(Photo: China Daily)
China's economic recovery from the COVID-19 shock has been swift but uneven. Credit-fueled infrastructure and real estate investment and a surging trade surplus were the main drivers, while private consumption has trailed, with household incomes and consumer spending recovering more slowly.
This pattern reflects China's policy response which largely focused on public investment, protecting companies and ensuring a swift reopening of factories. In contrast, direct support to household incomes was relatively limited, especially compared with other major economies where large-scale aid to households held up consumer demand. While the rapid normalization of China's supply capacity is an important achievement, there are risks associated with an imbalanced recovery path.
China's rising trade surplus risks aggravating international trade tensions, and serious doubts remain over the sustainability of a public investment driven growth model. As the focus of policymakers shifts from the immediate recovery to setting long-term strategic directions for the 14th Five-Year Plan (2021-25), addressing these imbalances is thus a key priority.
China's uneven COVID-19 recovery has accentuated challenges that have been known for some time. Debt-fueled investment－a key driver of growth in the past 10 years and during the recent recovery－is unlikely to sustain growth without exacerbating financial risks. In the light of geo-economic tensions and weak global demand, a return to export-led growth seems equally impossible.
If China cannot rely on external demand to utilize its full production potential, and if the domestic economy has in many areas reached the limits of productively absorbing additional investments, the solution to sustaining growth in the coming decade must be a greater reliance on domestic consumption. This may seem counterintuitive: economists have long associated economic growth with rising investment to expand the productive capacity of the economy.
But in a world of structurally deficient demand, China would gain little by just focusing on expanding supply. Instead, a combination of improved social welfare, investment in human capital, and decisive steps toward greening provides the best hope to stimulate innovation and productivity growth and propel China into a new phase of sustainable development.
First, China's policymakers should focus on bringing the national savings rate down. While China's high national savings rate enabled rapid investment during the early stage of development, it led to the accumulation of large external imbalances in the decade prior to the global financial crisis and soaring domestic debt and infrastructure investment thereafter. China's high domestic savings are partly a reflection of demographics and past high growth rates.

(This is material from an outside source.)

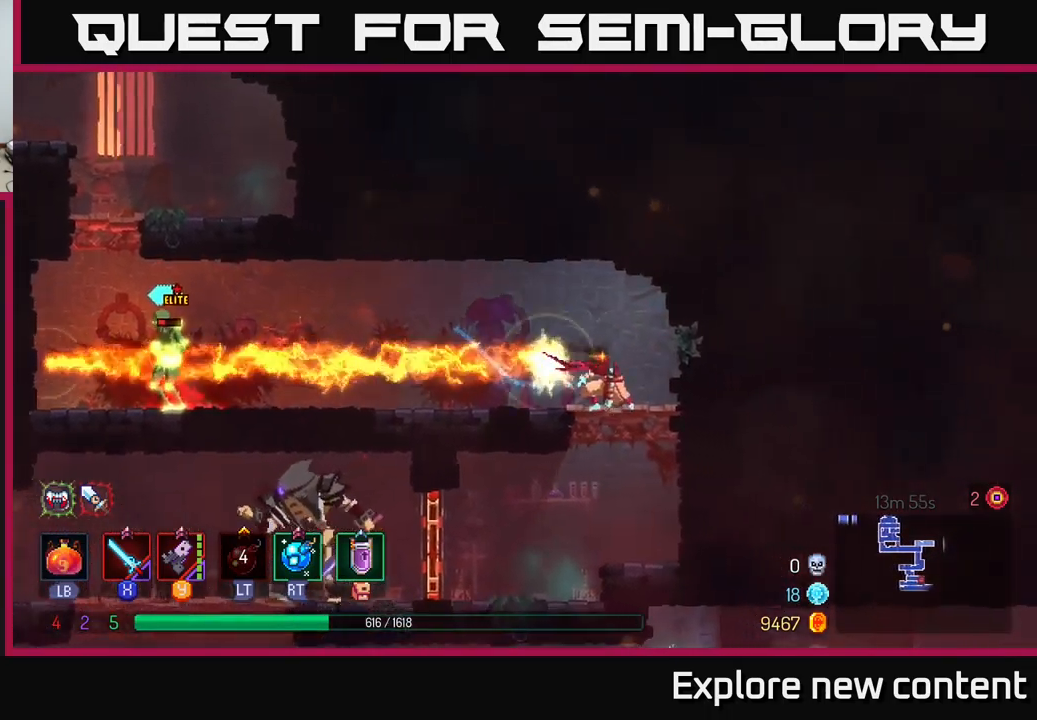
{"dt_ms": 500, "buttons": [], "left_stick": "center", "right_stick": "center", "events": [[217, "left_stick", "left"], [300, "Y", "down"], [400, "Y", "up"], [450, "left_stick", "center"]]}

But they also reflect current economic policies. China's public spending is still biased toward investment in physical capital while there are gaps in social spending, which were revealed during the COVID-19 downturn. Without adequate social safety nets, households need to set money aside to provide for retirement and insure themselves against risks. In the 14th Five-Year Plan China should therefore aim to rebalance fiscal policies by curbing excessive public investment, which arguably yields increasingly lower returns, and redirecting more fiscal resources to social spending.

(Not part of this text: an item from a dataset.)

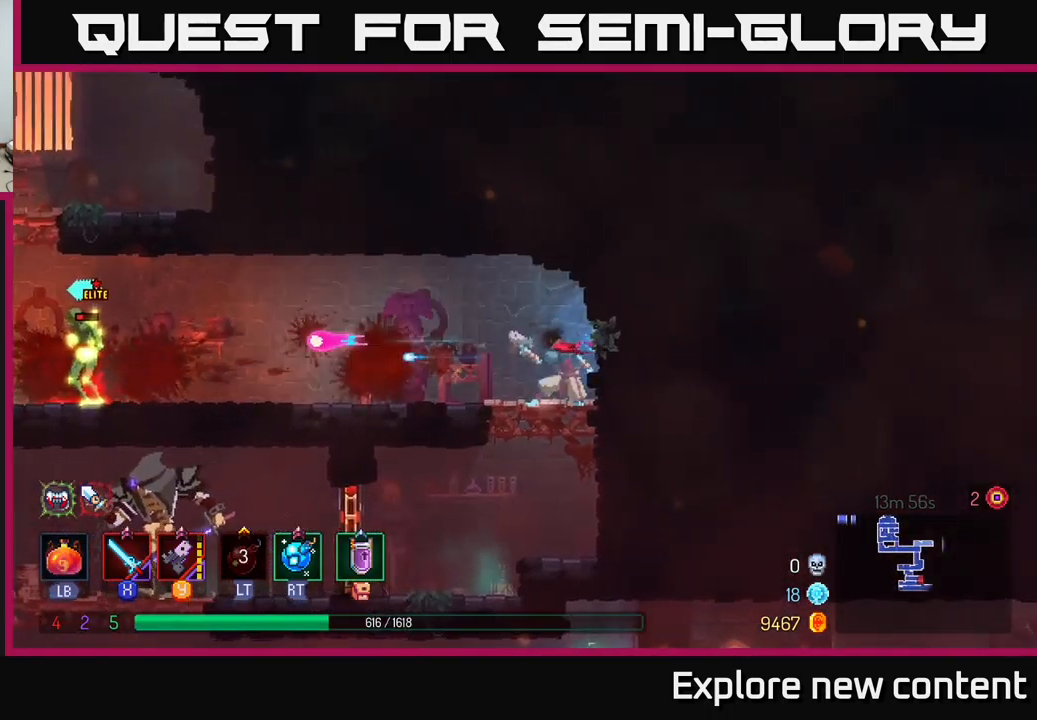
{"dt_ms": 500, "buttons": ["Y"], "left_stick": "left", "right_stick": "center", "events": [[67, "left_stick", "left"], [100, "Y", "down"], [200, "Y", "up"], [267, "Y", "down"], [367, "Y", "up"], [467, "Y", "down"]]}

This includes a centrally financed social insurance system and increased transfers to enable poorer regions to upgrade health and education services and expand the coverage and generosity of social security benefits. Such policies would reduce the need for precautionary household savings among China's poorer population and induce higher spending on current consumption.

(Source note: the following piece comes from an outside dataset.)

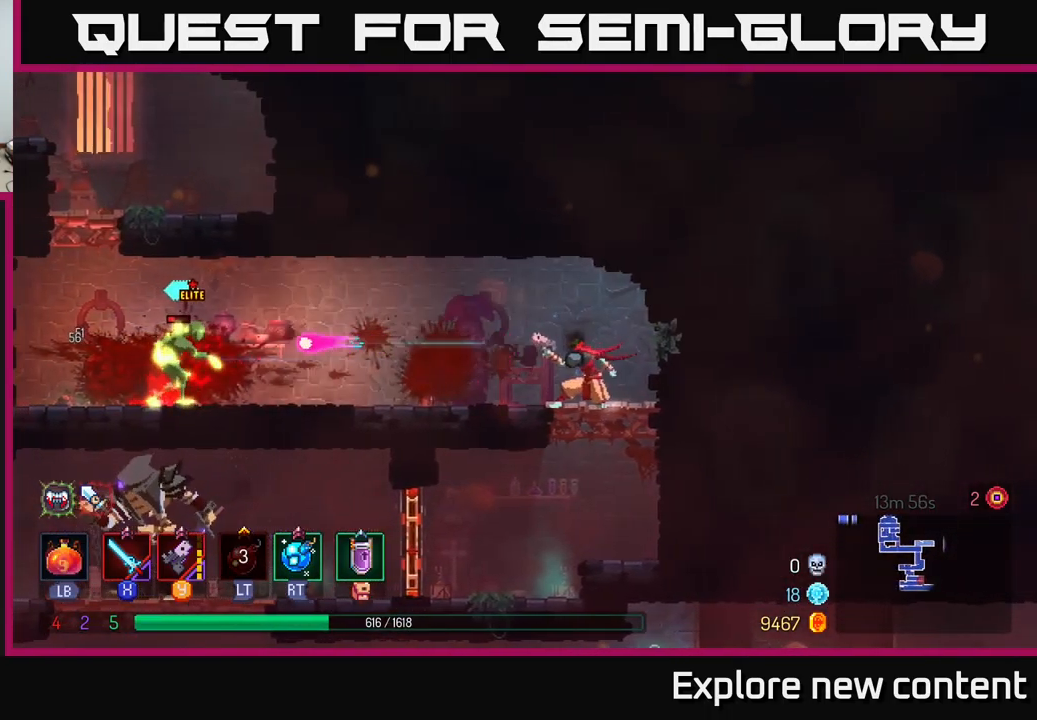
{"dt_ms": 500, "buttons": ["X"], "left_stick": "left", "right_stick": "center", "events": [[50, "Y", "up"], [184, "B", "down"], [300, "B", "up"], [484, "X", "down"]]}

Second, for increased domestic consumption to stimulate innovation and job creation, China needs more competition. Otherwise, the risk is that rising domestic demand could push up profit margins of existing companies but fail to trigger a new round of private entrepreneurship.
Well-functioning product and factor markets－for capital, land and labor－would ensure resources move to these new sectors and enterprises, including in the services industry, rather than being bottled up in low productivity uses. This will require comprehensive institutional and policy changes that would facilitate firm restructuring and exit of less efficient companies while promoting the entry of new companies and easing the most binding regulatory and financial bottlenecks to allow successful companies to invest and expand.
Further opening up of China's domestic market would greatly support this process of restructuring, guarantee continued access to critical inputs, and ease tensions with major trading partners. Such reforms have been on the agenda for some time. To sustain economic growth throughout the 2020s, they have become imperative.
Finally, if there is an area where additional investment is warranted, it is in greening China's economy. The technological solutions already exist to allow China, and other middle-income countries, to decouple GDP growth from increasing emissions and resource use at much lower levels of per capita income than today's high-income countries managed in the past.
But market signals and incentives alone are not enough to encourage their rapid deployment. Government action is thus called for. A combination of appropriate tax and public investment policies could accelerate the shift toward a greener growth path during the 14th Five-Year Plan and unleash an additional round of innovation. President Xi Jinping's announcement to peak emissions before 2030 and achieve zero net emissions by 2060 are an important signal in this regard.
The need to rebalance China's growth model was clear before the COVID-19 pandemic. It has become more urgent since. The 14th Five-Year Plan offers a unique opportunity for bold action for the benefit of present and future generations. A Chinese economy that drives forward domestic reforms, further strengthens the dynamism of its internal market, and lowers remaining trade and investment barriers would not only achieve higher and more sustainable growth but be an engine for global prosperity as well.
Martin Raiser is World Bank country director for China, and Sebastian Eckardt is World Bank lead economist for China.